[TEXTE]:
A l’époque, Hitler avait échappé au boycott -sérieusement envisagé en 1933 par le président français du CIO, Henri de Baillet-Latour- en faisant semblant de ne pas compter sur les Jeux pour la publicité de son régime, et d’assumer de mauvaise grâce cet héritage de la République de Weimar. Il avait notamment joué ce numéro devant Leni Riefenstahl, pour la pousser à accepter de filmer les Jeux en lui jurant ses grands dieux que pour sa part il les vivrait comme une corvée... ainsi qu’elle le raconte, au premier degré, dans ses mémoires, cinquante ans plus tard ! Détails ici.
L’antique flamme d’Olympie, accueillie demain à Paris par un Sarkozy qui fait dire à Rama Yade et démentir par Bernard Kouchner qu’il pose des conditions en matière de droits de l’homme pour honorer de sa présence la cérémonie d’ouverture pékinoise, n’avait point encore été ressuscitée par Pierre de Coubertin lorsqu’il organisa la première compétition moderne à Athènes en 1896. L’idée vint au comité hollandais, lors des Jeux d’Amsterdam, en 1928. Mais alors la flamme fut allumée dans le stade, et ne bougea pas. Il en alla de même en 1932. Son transport par course de relais depuis Olympie fut donc une invention nazie et, très probablement, hitlérienne.

[DONNÉES]:
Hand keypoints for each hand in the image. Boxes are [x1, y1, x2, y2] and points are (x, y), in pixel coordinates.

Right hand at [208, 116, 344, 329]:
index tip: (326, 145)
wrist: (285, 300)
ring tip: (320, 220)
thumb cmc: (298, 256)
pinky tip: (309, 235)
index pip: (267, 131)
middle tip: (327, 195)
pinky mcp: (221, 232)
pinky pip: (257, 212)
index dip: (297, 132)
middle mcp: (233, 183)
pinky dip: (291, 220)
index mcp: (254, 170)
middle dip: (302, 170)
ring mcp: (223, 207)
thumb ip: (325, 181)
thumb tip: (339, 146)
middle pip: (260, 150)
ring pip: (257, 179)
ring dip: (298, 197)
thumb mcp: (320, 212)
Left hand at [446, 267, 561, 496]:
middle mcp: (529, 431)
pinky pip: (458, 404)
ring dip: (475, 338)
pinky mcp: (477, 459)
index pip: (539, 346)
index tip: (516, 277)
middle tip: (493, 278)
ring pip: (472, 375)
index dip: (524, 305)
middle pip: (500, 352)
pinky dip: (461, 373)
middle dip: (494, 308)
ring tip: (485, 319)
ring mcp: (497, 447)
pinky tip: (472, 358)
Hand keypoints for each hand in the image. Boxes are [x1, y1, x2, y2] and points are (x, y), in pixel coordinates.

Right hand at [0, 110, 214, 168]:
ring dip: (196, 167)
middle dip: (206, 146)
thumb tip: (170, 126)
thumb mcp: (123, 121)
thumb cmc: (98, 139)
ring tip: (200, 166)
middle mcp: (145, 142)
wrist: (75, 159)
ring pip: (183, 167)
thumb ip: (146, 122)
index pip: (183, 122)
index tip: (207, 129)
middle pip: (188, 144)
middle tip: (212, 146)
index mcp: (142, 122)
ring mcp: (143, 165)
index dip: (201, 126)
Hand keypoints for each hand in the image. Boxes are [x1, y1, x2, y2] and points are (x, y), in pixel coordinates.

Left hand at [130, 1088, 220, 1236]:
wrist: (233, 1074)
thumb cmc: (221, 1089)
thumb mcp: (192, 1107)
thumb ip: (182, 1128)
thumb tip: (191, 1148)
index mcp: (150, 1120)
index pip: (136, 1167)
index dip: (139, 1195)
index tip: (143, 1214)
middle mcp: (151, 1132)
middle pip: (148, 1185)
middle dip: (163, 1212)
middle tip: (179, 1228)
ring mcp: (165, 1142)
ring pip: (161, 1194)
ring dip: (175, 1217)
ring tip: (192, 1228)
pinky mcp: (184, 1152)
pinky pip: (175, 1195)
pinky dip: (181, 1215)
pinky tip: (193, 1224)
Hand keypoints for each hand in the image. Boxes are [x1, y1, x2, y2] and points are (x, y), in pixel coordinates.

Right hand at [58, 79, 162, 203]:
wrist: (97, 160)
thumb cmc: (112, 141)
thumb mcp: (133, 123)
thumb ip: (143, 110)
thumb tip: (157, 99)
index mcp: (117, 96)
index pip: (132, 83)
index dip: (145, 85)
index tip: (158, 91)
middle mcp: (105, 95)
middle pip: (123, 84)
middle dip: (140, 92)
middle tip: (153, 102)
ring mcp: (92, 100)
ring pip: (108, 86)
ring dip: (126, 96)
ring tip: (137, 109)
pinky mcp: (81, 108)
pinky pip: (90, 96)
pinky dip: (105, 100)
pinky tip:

[CONSIGNE]:
Pour chaque phrase ci-dessous, répondez par oui ou non selon ce que dit le texte, puis recopiez les mots du texte qui permettent de trancher.
(a) La flamme était déjà présente aux premiers Jeux modernes d’Athènes en 1896.
(b) C’est le comité hollandais qui a eu l’idée de la flamme, aux Jeux d’Amsterdam en 1928.
(c) En 1933, le président du CIO qui pensait sérieusement au boycott était français.

[CORRIGÉ]:
(a) Non : « n’avait point encore été ressuscitée par Pierre de Coubertin lorsqu’il organisa la première compétition moderne à Athènes en 1896 »
(b) Oui : « L’idée vint au comité hollandais, lors des Jeux d’Amsterdam, en 1928. »
(c) Oui : « sérieusement envisagé en 1933 par le président français du CIO, Henri de Baillet-Latour »